C’est donc dans cet esprit que le Conseil des ministres de Justin Trudeau se penche depuis lundi sur la question. Le premier ministre concédait pourtant, il y a trois semaines, que le logement n’était « pas une responsabilité première du fédéral ». L’exaspération populaire et les sondages favorables aux conservateurs depuis le début de l’été l’ont visiblement néanmoins convaincu de s’en mêler.

Or, M. Trudeau ferait bien de ne pas oublier si facilement sa propre mise en garde.

Son gouvernement n’a pas encore affiché ses couleurs. Tout au plus laisse-t-il planer l’idée d’une grande rencontre au sommet, réunissant les provinces, les grandes villes, ainsi que des syndicats et des représentants du secteur immobilier de même que de l’industrie de la construction. La possibilité de plafonner l’arrivée d’étudiants étrangers, qui étaient 800 000 à solliciter le marché locatif l’an dernier, a aussi été évoquée.

Un groupe d’experts pancanadiens a cependant été invité à présenter d’autres pistes de solutions au Conseil des ministres. Et du lot, deux des auteurs d’un rapport ayant proposé toute une série de stratégies nationales au gouvernement fédéral. Une stratégie industrielle, qui fixerait des objectifs d’offre et de diversité de logements ; une autre sur l’innovation, qui compterait une politique d’approvisionnement en matériaux novateurs, lesquels seraient évidemment privilégiés par le fédéral ; ou encore l’élaboration d’un code national de zonage, favorisant la densité près des transports en commun. On entend déjà les autres ordres de gouvernements, le Québec au premier chef, sommer Ottawa de ne pas se mêler de ce qui ne le regarde pas.

D’autres propositions fiscales sont plus ciblées. Éliminer la TPS sur les logements qui seraient construits à des fins locatives ; créer une nouvelle « prestation de prévention de l’itinérance » ou revoir l’Allocation canadienne pour le logement afin de mieux soutenir les locataires à faibles revenus.

Le gouvernement Trudeau — si fervent de telles normes nationales, pensons simplement à la santé — doit se souvenir de l’accueil qu’avaient réservé les gouvernements libéral puis caquiste du Québec à sa Stratégie nationale sur le logement de 2017. Le dialogue de sourds avait duré trois ans, jusqu’à ce qu’Ottawa concède un droit de regard au gouvernement québécois. Il y a fort à parier que le gouvernement de François Legault revendiquera de nouveau sa pleine compétence. Après tout, ce sont les autorités fédérales qui ont jadis choisi de se retirer du domaine du logement, il y a près de 30 ans.
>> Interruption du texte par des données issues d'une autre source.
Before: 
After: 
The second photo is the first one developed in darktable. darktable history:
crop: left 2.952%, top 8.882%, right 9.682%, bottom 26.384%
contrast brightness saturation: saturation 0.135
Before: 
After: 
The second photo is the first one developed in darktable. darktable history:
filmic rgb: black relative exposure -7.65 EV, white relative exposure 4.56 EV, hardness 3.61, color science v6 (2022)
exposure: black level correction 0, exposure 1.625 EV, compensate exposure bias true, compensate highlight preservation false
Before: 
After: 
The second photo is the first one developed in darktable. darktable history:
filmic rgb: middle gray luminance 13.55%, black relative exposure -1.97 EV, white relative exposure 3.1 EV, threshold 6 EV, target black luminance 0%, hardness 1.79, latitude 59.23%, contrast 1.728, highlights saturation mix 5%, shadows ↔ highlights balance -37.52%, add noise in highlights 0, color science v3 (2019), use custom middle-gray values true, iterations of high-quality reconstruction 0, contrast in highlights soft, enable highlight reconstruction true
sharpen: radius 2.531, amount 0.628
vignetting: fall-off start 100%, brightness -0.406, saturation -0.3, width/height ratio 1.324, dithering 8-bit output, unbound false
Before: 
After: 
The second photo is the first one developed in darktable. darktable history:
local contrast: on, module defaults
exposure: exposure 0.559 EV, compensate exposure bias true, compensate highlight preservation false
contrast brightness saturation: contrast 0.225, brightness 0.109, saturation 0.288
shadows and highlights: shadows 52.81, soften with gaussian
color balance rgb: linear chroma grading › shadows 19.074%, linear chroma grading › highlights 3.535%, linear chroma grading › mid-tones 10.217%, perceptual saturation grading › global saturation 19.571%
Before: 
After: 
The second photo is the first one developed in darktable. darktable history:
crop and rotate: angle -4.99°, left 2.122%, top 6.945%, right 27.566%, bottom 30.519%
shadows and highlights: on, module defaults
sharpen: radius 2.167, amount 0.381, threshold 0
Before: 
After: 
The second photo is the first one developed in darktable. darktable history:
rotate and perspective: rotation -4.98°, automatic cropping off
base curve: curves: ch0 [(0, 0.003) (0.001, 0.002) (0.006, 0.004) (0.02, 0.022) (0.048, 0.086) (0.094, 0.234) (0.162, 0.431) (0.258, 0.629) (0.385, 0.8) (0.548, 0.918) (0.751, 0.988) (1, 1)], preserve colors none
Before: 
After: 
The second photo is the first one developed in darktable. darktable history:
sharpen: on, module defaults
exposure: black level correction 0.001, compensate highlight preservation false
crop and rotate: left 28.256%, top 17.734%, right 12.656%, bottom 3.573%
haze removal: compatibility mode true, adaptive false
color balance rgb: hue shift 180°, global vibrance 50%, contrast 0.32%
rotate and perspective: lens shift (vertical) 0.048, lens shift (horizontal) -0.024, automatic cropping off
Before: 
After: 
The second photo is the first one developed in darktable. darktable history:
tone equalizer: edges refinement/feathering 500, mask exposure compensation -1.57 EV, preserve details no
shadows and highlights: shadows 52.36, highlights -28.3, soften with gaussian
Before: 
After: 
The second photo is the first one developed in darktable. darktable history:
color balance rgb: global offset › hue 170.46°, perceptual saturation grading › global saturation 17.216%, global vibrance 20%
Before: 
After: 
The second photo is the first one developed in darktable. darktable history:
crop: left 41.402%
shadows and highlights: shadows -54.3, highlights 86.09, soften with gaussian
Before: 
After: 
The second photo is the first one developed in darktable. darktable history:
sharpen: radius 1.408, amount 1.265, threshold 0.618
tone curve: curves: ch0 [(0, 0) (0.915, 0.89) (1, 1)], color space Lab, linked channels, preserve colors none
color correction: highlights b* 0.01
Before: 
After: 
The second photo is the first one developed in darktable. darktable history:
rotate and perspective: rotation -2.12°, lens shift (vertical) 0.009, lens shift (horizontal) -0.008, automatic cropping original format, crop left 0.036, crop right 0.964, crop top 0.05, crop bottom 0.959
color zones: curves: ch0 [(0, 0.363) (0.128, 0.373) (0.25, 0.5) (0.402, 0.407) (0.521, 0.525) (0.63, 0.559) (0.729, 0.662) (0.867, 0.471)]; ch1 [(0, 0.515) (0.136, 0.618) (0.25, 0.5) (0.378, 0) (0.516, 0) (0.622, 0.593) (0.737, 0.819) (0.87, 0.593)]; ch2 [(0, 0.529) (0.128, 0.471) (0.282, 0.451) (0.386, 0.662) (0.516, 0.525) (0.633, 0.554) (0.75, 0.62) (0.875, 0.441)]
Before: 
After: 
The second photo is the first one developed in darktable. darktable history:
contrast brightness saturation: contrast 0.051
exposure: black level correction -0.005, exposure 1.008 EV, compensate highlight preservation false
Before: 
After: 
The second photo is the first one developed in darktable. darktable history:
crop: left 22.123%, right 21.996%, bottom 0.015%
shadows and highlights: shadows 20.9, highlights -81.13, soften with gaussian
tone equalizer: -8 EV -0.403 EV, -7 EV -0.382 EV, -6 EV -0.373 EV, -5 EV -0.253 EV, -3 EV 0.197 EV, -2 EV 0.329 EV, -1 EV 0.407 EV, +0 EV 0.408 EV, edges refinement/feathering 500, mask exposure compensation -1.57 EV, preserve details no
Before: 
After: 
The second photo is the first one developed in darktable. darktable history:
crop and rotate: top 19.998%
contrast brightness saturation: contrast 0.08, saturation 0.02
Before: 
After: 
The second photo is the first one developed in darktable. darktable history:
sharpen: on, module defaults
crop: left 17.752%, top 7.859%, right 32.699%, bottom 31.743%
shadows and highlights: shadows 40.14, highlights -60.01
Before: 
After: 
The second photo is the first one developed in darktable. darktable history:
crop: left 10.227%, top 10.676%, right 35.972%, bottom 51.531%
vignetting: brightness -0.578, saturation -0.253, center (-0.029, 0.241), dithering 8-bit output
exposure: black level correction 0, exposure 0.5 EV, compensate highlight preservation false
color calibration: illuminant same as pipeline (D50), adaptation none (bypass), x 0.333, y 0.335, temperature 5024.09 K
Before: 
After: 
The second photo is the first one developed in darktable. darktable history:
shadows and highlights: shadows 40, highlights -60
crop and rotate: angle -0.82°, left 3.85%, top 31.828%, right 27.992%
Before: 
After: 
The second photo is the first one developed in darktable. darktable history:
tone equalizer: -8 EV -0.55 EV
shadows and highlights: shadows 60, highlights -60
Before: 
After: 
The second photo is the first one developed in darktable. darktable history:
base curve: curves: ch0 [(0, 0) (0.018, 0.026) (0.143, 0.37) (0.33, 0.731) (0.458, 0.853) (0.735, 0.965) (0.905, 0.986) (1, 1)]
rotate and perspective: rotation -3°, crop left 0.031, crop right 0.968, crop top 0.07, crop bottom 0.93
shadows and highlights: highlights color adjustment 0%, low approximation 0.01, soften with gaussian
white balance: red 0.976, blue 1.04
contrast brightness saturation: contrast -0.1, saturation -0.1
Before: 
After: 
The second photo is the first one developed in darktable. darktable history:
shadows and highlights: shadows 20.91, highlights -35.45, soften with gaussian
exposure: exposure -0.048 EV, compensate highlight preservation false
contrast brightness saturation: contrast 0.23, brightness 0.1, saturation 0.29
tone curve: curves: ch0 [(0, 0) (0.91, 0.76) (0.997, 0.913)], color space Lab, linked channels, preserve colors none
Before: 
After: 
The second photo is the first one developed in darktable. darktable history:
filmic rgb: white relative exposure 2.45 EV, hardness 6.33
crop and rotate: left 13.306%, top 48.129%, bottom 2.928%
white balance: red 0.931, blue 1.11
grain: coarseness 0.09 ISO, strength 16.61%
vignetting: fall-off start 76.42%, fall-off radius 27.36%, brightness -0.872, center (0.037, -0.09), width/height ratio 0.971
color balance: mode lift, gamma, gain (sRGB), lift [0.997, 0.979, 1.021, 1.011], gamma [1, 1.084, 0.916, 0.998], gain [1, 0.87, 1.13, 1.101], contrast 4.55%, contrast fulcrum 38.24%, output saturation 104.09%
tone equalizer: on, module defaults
Les provinces ne manqueront pas de formuler des demandes maintenant que le regain d’intérêt d’Ottawa s’accompagne d’un financement adéquat. La demande a d’ailleurs déjà été formulée dans leur lettre sollicitant une rencontre avec M. Trudeau pour discuter d’infrastructures, de logement… et d’augmentation de coûts. Le premier ministre fédéral a beau songer à réunir tous les acteurs autour d’une seule table, ses ministres n’ont pas laissé présager jusqu’à présent qu’un investissement supplémentaire éventuel pourrait transiter par les provinces.

Que ce nécessaire chantier de réflexion sur la crise du logement se mette en branle n’est que positif. La crise ne peut plus s’exacerber. Il faudra cependant que ce travail progresse rapidement et, avant tout, dans la collaboration. Les Québécois et les Canadiens qui parviennent à peine à payer leur loyer ou qui n’osent même plus rêver d’accéder à la propriété ne méritent rien de moins.

Ce texte fait partie de notre section Opinion. Il s’agit d’un éditorial et, à ce titre, il reflète les valeurs et la position du Devoir telles que définies par son directeur en collégialité avec l’équipe éditoriale.